• [Excerpted records]:

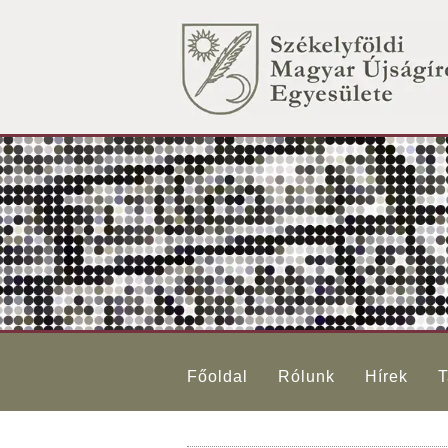
Főoldal
Rólunk
Hírek
T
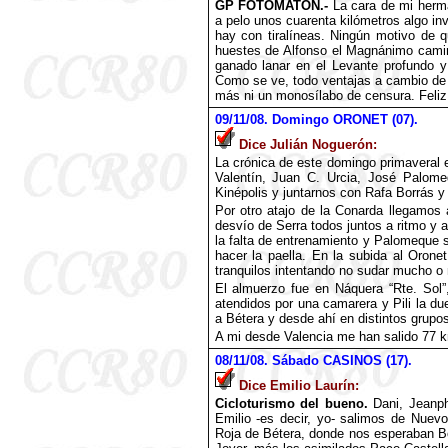
GP FOTOMATÓN.-
La cara de mi herm
a pelo unos cuarenta kilómetros algo in
hay con tiralíneas. Ningún motivo de q
huestes de Alfonso el Magnánimo camino
ganado lanar en el Levante profundo y
Como se ve, todo ventajas a cambio de u
más ni un monosílabo de censura. Feliz 
09
/11/08. Domingo ORONET (07).
Dice Julián Noguerón:
La crónica de este domingo primaveral
Valentín, Juan C. Urcia, José Palome
Kinépolis y juntarnos con Rafa Borrás y
Por otro atajo de la Conarda llegamos 
desvío de Serra todos juntos a ritmo y
la falta de entrenamiento y Palomeque 
hacer la paella. En la subida al Orone
tranquilos intentando no sudar mucho o 
El almuerzo fue en Náquera “Rte. Sol”
atendidos por una camarera y Pili la d
a Bétera y desde ahí en distintos grupo
A mi desde Valencia me han salido 77 
08
/11/08. Sábado CASINOS (17).
Dice Emilio Laurín:
Cicloturismo del bueno.
Dani, Jeanphi
Emilio -es decir, yo- salimos de Nuev
Roja de Bétera, donde nos esperaban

• [Instruction]: When "Bétera" shows up in a line of the material, report that line.

• [Written solution]:
a Bétera y desde ahí en distintos grupo
Roja de Bétera, donde nos esperaban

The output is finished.